Interesting comments. But whatever you think about Thomas Paine, few realized that he died a pretty lonely death--many had pulled away from his ideas and he was almost forgotten. His bomes were later spirited away--an Englishman wanted to return them to England (I believe Paine had onlybeen in America for 18 months before he published Common Sense). Someone claims now to have his skull--which inspired me to write this poem some years ago.


Tom
When are the dead dead long enough that we
forget their human life and deem their bones
unearthable, a part of history
to be labeled like a tray of stones?
They say that you were once on crude display—
a revolutionary become meek—
and now your skull has somehow made its way
into a leather box like some antique.
Odd reverence for one whose words were meant
for freedom's sake. Your words could never spell
that you would die, your good name almost spent,
and be dug up from your sweet New Rochelle,
to have the history of your skull made plain
in copper-plated letters: Thos. Paine.

Doug P. Baker said...

Hey, that's an interesting story, and a cool poem! What a truly perverse way to honor someone! "Odd reverence!" Indeed!

But people do such things. I've heard that the Allied forces hid Hitler's bones to prevent just such adoration. But that may be just folklore. I don't know.

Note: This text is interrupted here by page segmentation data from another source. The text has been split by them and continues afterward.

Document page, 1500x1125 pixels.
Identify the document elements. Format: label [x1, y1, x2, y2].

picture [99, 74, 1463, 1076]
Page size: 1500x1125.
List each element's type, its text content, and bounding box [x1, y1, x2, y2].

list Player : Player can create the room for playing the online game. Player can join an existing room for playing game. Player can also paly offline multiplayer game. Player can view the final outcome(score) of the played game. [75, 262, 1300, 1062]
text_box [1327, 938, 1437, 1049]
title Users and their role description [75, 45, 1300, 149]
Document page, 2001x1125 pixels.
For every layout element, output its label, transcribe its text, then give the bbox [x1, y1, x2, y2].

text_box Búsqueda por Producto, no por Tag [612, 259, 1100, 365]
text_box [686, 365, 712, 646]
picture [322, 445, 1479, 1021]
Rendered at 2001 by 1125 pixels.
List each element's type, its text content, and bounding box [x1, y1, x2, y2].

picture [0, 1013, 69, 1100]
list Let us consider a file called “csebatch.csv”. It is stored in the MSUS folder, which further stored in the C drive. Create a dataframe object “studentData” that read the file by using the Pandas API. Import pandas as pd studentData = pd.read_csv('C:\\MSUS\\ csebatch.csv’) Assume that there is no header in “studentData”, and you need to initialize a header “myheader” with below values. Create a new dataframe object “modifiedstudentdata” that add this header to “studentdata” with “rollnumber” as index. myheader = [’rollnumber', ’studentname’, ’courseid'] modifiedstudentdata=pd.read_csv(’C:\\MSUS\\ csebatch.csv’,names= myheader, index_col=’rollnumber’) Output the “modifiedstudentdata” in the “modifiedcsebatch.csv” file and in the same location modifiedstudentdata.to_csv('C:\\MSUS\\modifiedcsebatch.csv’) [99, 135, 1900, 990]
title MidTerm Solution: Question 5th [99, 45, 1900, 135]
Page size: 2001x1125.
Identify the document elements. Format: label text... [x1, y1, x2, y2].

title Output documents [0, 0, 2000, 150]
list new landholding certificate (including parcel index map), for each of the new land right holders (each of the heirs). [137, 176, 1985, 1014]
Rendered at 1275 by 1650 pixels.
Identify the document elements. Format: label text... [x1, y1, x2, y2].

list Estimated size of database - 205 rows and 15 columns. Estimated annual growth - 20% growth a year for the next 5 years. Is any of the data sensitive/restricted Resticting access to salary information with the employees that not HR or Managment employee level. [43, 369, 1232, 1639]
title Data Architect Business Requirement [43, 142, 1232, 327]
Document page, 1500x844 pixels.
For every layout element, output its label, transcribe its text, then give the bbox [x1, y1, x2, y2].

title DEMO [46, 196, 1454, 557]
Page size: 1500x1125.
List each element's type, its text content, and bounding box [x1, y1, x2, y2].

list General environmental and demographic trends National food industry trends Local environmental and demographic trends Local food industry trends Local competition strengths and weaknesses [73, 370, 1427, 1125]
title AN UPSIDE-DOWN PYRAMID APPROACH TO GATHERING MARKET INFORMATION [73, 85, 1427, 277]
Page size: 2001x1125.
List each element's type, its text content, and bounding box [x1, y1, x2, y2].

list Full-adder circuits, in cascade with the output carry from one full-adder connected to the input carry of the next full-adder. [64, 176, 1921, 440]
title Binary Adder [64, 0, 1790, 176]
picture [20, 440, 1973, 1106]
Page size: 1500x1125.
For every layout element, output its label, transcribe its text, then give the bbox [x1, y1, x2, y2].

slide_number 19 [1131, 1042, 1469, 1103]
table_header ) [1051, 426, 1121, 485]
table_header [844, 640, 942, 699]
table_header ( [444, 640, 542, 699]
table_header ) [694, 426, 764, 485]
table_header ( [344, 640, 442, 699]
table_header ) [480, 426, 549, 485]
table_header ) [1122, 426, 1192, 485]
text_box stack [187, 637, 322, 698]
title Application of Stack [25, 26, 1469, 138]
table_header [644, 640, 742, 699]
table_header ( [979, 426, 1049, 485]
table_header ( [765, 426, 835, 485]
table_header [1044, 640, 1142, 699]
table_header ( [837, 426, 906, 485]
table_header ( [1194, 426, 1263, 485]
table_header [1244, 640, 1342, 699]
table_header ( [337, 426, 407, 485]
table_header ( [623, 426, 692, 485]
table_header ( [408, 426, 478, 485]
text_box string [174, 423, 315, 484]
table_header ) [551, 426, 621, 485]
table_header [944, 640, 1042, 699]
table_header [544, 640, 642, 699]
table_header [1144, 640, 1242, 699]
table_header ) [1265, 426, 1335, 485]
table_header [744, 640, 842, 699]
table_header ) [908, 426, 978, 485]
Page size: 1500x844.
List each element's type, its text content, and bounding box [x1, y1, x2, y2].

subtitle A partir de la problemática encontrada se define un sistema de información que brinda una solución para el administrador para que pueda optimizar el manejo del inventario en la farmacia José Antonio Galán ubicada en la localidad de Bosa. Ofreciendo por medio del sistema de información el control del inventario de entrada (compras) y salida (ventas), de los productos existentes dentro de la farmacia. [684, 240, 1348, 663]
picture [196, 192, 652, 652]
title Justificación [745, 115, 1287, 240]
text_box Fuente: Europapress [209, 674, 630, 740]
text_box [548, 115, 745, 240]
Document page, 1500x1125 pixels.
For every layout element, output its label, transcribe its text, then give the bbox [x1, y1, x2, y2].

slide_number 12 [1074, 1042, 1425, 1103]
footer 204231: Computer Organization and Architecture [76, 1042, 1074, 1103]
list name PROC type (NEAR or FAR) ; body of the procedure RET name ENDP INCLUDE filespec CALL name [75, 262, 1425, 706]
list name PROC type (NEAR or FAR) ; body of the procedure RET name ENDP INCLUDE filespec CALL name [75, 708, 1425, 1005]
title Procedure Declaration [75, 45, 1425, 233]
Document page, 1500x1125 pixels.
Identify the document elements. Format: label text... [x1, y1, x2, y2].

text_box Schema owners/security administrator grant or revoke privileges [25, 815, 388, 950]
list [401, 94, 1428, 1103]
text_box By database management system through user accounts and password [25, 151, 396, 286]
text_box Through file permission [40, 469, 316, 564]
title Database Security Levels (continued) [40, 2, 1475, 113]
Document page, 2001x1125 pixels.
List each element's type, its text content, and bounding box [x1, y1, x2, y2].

Paine will show up again in my 4th of July post tomorrow. Again I will question his approach. Still, he helped to give heart to the struggling army, to awaken a longing for a bigger fuller world. He accomplished truly remarkable things.

I would be interested to learn more about his life to understand why, after being led by him into the war, people turned away from him later. One would think that the favorable outcome of the war would have cemented their adoration. Intriguing!

Mary Rae said...

I believe that the turn taken by the French Revolution made his old supporters back away from the Paine and his"radical" ideals. He had gone to France to help foment the revolution, but fell out of favor when he objected to extremism and he was imprisoned during The Terror. I believe it was Monroe who intervened on his behalf.

His anti-Christianity views expressed in The Age of Reason also alienated many. He was buried in obscurity, and even without the stone fence around his grave that he had requested.